His first book was Few Comforts or Surprises (1973), a depiction of rural poverty in Arkansas. His second book, the self-published Dorchester Days (1978), set in Dorchester, Massachusetts is "an angry, bitter book", both political and personal. Gerry Badger writes that "[Richards's] involvement with the people he is photographing is total, and he is one of the best of photojournalists in getting that across, often helped by his own prose".

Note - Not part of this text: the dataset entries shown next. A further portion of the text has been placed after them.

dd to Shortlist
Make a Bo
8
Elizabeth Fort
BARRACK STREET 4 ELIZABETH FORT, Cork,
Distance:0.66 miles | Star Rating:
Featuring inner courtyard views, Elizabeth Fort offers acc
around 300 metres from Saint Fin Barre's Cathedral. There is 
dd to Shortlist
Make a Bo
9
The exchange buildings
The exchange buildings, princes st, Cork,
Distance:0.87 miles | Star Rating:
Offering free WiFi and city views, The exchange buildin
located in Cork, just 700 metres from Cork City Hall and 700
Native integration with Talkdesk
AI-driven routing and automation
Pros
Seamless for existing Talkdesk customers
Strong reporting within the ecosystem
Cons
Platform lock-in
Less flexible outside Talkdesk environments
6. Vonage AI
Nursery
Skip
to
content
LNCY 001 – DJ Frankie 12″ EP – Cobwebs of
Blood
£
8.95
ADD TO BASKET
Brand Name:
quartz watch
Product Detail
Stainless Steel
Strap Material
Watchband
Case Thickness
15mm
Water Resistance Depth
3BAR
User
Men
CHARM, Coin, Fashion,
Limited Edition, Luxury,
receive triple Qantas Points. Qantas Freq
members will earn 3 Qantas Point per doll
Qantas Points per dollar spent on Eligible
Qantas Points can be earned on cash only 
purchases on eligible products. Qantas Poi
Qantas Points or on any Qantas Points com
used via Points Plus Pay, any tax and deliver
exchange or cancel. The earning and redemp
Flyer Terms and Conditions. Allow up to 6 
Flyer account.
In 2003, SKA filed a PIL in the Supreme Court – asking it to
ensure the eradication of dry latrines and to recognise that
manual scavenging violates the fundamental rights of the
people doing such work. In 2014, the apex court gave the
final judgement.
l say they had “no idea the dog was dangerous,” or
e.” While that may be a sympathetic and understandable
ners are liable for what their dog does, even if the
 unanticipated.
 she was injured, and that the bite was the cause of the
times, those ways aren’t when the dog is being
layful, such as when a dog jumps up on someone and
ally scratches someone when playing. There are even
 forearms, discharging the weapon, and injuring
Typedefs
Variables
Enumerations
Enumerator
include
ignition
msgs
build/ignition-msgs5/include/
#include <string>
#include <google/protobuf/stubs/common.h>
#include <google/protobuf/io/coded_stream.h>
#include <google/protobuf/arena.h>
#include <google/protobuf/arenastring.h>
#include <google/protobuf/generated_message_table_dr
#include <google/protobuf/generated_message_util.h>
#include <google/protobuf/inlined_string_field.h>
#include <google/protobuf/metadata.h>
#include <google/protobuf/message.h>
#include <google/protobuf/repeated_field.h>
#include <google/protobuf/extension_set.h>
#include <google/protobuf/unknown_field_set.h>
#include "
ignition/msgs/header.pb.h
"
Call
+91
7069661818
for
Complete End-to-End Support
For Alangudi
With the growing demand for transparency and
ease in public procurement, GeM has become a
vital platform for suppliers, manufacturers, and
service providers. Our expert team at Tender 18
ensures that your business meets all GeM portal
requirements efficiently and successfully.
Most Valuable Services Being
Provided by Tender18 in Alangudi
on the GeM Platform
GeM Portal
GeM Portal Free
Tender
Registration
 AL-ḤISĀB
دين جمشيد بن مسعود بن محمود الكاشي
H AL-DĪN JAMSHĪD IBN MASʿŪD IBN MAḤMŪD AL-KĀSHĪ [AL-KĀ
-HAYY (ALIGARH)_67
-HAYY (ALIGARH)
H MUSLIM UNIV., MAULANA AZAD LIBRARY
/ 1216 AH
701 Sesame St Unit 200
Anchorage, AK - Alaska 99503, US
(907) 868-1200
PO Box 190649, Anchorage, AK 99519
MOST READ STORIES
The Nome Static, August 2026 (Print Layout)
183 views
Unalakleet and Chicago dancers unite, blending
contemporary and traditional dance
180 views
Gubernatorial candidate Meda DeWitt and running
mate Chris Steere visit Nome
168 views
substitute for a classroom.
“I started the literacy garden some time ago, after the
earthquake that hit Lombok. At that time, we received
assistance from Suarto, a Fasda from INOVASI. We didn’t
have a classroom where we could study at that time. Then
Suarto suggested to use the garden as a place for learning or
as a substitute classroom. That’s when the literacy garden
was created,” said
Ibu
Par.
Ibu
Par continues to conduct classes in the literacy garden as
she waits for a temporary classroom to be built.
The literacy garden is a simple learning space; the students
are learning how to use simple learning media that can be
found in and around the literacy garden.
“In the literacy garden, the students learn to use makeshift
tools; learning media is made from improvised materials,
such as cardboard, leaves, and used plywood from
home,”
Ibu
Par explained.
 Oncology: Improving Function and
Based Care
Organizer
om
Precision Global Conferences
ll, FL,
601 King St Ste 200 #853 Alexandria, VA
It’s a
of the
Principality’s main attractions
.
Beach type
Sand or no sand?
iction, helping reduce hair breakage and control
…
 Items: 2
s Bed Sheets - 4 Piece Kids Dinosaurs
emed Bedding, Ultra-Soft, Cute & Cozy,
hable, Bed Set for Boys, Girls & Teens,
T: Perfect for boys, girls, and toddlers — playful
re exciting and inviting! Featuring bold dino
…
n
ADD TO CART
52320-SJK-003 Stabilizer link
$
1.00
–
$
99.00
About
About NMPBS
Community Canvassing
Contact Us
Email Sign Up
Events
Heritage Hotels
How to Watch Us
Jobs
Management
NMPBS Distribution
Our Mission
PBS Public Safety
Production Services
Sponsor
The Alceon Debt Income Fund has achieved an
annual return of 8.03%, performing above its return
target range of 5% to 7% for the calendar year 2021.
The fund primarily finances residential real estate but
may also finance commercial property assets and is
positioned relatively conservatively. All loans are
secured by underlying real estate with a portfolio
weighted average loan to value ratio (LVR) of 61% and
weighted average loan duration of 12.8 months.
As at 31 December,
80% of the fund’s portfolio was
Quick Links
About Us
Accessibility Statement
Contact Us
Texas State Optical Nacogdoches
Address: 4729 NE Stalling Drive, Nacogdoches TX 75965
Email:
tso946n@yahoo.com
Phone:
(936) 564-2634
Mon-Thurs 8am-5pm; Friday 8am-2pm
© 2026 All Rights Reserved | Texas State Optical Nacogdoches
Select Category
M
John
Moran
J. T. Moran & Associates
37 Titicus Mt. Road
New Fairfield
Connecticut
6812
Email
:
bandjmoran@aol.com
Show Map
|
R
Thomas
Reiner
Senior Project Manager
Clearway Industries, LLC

Richards founded Many Voices Press to publish his books, beginning with Dorchester Days. He was invited to join Magnum Photos in 1978, where he remained until 1995, then rejoined in 2002 for three more years. He joined VII Photo Agency in 2006. He lives in Brooklyn, New York.

==Publications==
- Few Comforts or Surprises: The Arkansas Delta. Cambridge, MA: MIT Press, 1973. ISBN 0-262-18062-6.
- Dorchester Days.
  - Wollaston, MA: self-published / Many Voices, 1978.
  - Second edition, revised and expanded. London: Phaidon, 2000. ISBN 0-7148-4001-7. With an introduction by Dorothea Lynch and an afterword by Richards.
- 50 Hours. New York: Many Voices, 1983. ISBN 0-394-62023-2. With Dorothea Lynch.
- Exploding into Life. New York: Aperture in association with Many Voices, 1986. ISBN 0-89381-177-7. With Dorothea Lynch.
- Below the Line: Living Poor in America. Mount Vernon, NY: Consumers Union, 1987. ISBN 0-89043-061-6 (paperback); ISBN 0-89043-062-4 (hardback). Text ed. Christiane Bird, story researched by Janine Altongy.
- The Knife and Gun Club: Scenes from an Emergency Room. New York: Atlantic Monthly, 1989. ISBN 0-87113-255-9. 2nd ed. 1995.
- With Edward Barnes. Cocaine True, Cocaine Blue. New York: Aperture, 1994. ISBN 0-89381-543-8 (hardback), ISBN 0-89381-564-0 (paperback). New York: Aperture, 1996. ISBN 0-89381-687-6.
- Americans We: Photographs and Notes. New York: Aperture, 1994. ISBN 0-89381-594-2.
- Eugene Richards. Photo Poche series. Paris: Nathan, 1997. ISBN 978-2-09-754106-2.
- Eugene Richards. Phaidon 55 series. London and New York: Phaidon, 2001. Text by Charles Bowden. ISBN 978-0-7148-4025-3
- Stepping through the Ashes. New York: Aperture, 2002. ISBN 1-931788-01-4. With interviews by Janine Altongy.
- The Fat Baby. London: Phaidon, 2004. ISBN 0-7148-4196-X.
- A Procession of Them. University of Texas Press, 2008. ISBN 978-0-292-71910-1.
- The Blue Room. 2008. ISBN 978-0-7148-4832-7.
- War Is Personal. 2010. ISBN 978-0-292-70441-1.
- Red Ball of a Sun Slipping Down. New York: Many Voices, 2014. ISBN 978-0991218905.
- The Day I Was Born. New York: Many Voices, 2020. Edition of 1000 copies.

==Exhibitions==
- The Blue Room, Rencontres d'Arles, Arles, France, 2009
- Eugene Richards: The Run-On of Time, George Eastman Museum, Rochester, New York, 2017; Nelson-Atkins Museum of Art, Kansas City, Missouri, 2017/18

==Awards==
- 1981: W. Eugene Smith Grant from the W. Eugene Smith Memorial Fund.
- 1987: Infinity Award: Photojournalism award from the International Center of Photography, New York, for Below The Line: Living Poor in America
- 1995: Infinity Award: Publication award, from the International Center of Photography, New York for Americans We
- 2014: Missouri Honor Medal for Distinguished Service in Journalism, Missouri School of Journalism, University of Missouri, Columbia, MO

==Collections==
- Addison Gallery of American Art, Andover, Massachusetts: 23 prints (as of 5 January 2022)
- Centre Pompidou, Paris: 4 prints (as of 5 January 2022)
- Fogg Museum, Harvard Art Museums, Cambridge, Massachusetts: 6 prints (as of 5 January 2022)
- Museum of Contemporary Photography, Chicago: 2 prints (as of 4 January 2022)
- Museum of Fine Arts, Boston, Massachusetts: 4 prints (as of 5 January 2022)
- Nelson-Atkins Museum of Art, Kansas City, Missouri: 26 prints (as of 5 January 2022)
- Smithsonian American Art Museum, Washington, D.C.: 4 prints (as of 5 January 2022)

==Videos of Richards==
- Lassiter, Kenneth T., Gary Bechtold, et al. Techniques of the Masters (videoconference, April 18, 1991). 1991.
- Richards, Eugene. Eugene Richards Photographer of the Year. Rochester, NY: Eastman Kodak Company, 1991.